Harmonic maps from surfaces of arbitrary genus into spheres

TL;DR

This paper explores the existence and construction of harmonic maps from surfaces of any genus into spheres, revealing new examples and geometric properties related to convexity and geodesics.

Contribution

It introduces novel harmonic maps of degree 0 from arbitrary genus surfaces into spheres and identifies regions lacking closed geodesics that still support harmonic maps.

Findings

Constructed new harmonic maps of degree 0 from arbitrary genus surfaces.

Identified regions without closed geodesics that support harmonic maps.

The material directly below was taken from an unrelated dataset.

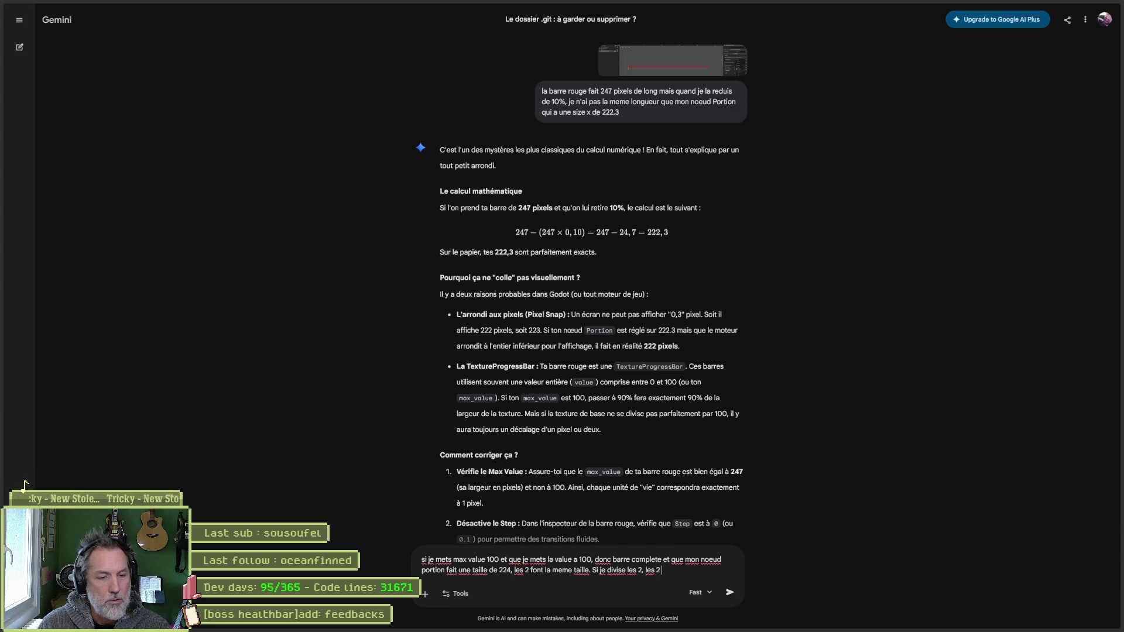
{"action": "type", "text": "s"}
{"action": "key", "text": "BackSpace"}
{"action": "key", "text": "BackSpace"}
{"action": "key", "text": "BackSpace"}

Extended examples building on Kendall's work using Struwe's heat flow method.

Abstract

We relate the existence problem of harmonic maps into $S^2$ to the convex geometry of $S^2$. On one hand, this allows us to construct new examples of harmonic maps of degree 0 from compact surfaces of arbitrary genus into $S^2$. On the other hand, we produce new example of regions that do not contain closed geodesics (that is, harmonic maps from $S^1$) but do contain images of harmonic maps from other domains. These regions can therefore not support a strictly convex function. Our construction builds upon an example of W. Kendall, and uses M. Struwe's heat flow approach for the existence of harmonic maps from surfaces.